* **Extrait de page**:
+++
Charles Bernardin

Charles Bernardin, né à Plombières-les-Bains le et mort le à Metz, est un magistrat, militant politique et franc-maçon français.

Biographie

Fils d'un directeur des postes à Plombières-les-Bains dans les Vosges[1], Charles Bernardin fait ses études au lycée de Strasbourg puis au collège de Saint-Dié[2].

Il est d'abord notaire à Beine-Nauroy dans la Marne (1886-1890) puis à Épinal (1890-1894). Il vit ensuite de ses rentes à Bayonville-sur-Mad (Meurthe-et-Moselle) avant d'être nommé juge de paix à Pont-à-Mousson le 14 janvier 1902[3],[2]. Il occupe cette fonction dans cette localité jusqu'en 1914. Il est après la Première Guerre mondiale juge de paix à Bar-sur-Aube jusqu'en 1924[4] puis à Nancy jusqu'à sa retraite en 1934[5],[6]. Il réside ensuite à Metz[7].

Engagement maçonnique et politique

Franc-maçon, il est reçu à Épinal en 1892 à la loge la Fraternité Vosgienne, en devient le secrétaire puis le trésorier. Il est affilié le 7 janvier 1895 à la loge « Saint Jean de Jérusalem » à l'orient de Nancy et appartenant au Grand Orient de France (GODF). Il devient le vénérable maître de cette loge de 1905 à 1920. Il est élu membre du Conseil de l'ordre en 1898 et réélu par la suite à plusieurs reprises. Il est aussi l'un des 33 membres élus à vie du Grand Collège des Rites écossais[8],[9],[10]. Sans être historien, il est l'auteur d'un ouvrage sur la franc-maçonnerie[11].

C'est un actif dreyfusard au temps de l'affaire Dreyfus[12], qui adhère à la Ligue des droits de l'homme, signe des pétitions et s'oppose à l'antisémitisme en loge dès 1897[13].
+++
* **Données étudiées**:

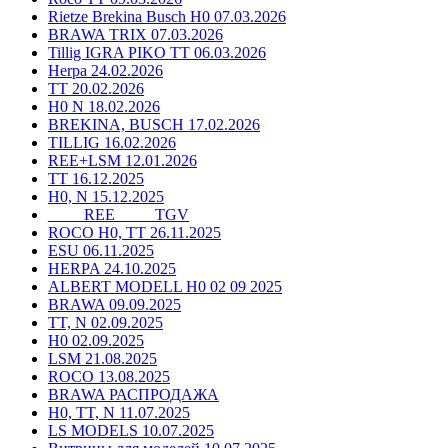
Rietze Brekina Busch H0 07.03.2026
BRAWA TRIX 07.03.2026
Tillig IGRA PIKO TT 06.03.2026
Herpa 24.02.2026
TT 20.02.2026
H0 N 18.02.2026
BREKINA, BUSCH 17.02.2026
TILLIG 16.02.2026
REE+LSM 12.01.2026
TT 16.12.2025
H0, N 15.12.2025
____ REE ____ TGV
ROCO H0, TT 26.11.2025
ESU 06.11.2025
HERPA 24.10.2025
ALBERT MODELL H0 02 09 2025
BRAWA 09.09.2025
TT, N 02.09.2025
H0 02.09.2025
LSM 21.08.2025
ROCO 13.08.2025
BRAWA РАСПРОДАЖА
H0, TT, N 11.07.2025
LS MODELS 10.07.2025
+++
* **Exercices**:
[A] D'après l'extrait de page, en quelle année et dans quelle loge Charles Bernardin est-il reçu franc-maçon à Épinal ?
[B] Recopiez sans rien changer le passage de l'extrait de page qui va de « Fils d'un directeur » jusqu'à « ensuite à Metz[7]. ».
[C] Résumez l'extrait de page en deux phrases.

* **Résultats attendus**:
[A] En 1892, à la loge la Fraternité Vosgienne.

[B]
Fils d'un directeur des postes à Plombières-les-Bains dans les Vosges[1], Charles Bernardin fait ses études au lycée de Strasbourg puis au collège de Saint-Dié[2].

Il est d'abord notaire à Beine-Nauroy dans la Marne (1886-1890) puis à Épinal (1890-1894). Il vit ensuite de ses rentes à Bayonville-sur-Mad (Meurthe-et-Moselle) avant d'être nommé juge de paix à Pont-à-Mousson le 14 janvier 1902[3],[2]. Il occupe cette fonction dans cette localité jusqu'en 1914. Il est après la Première Guerre mondiale juge de paix à Bar-sur-Aube jusqu'en 1924[4] puis à Nancy jusqu'à sa retraite en 1934[5],[6]. Il réside ensuite à Metz[7].

[C] Charles Bernardin, magistrat français né à Plombières-les-Bains, est d'abord notaire, puis juge de paix à Pont-à-Mousson, à Bar-sur-Aube et enfin à Nancy jusqu'à sa retraite en 1934. Franc-maçon du Grand Orient de France et vénérable maître de la loge « Saint Jean de Jérusalem » de Nancy de 1905 à 1920, il est aussi un dreyfusard actif qui adhère à la Ligue des droits de l'homme.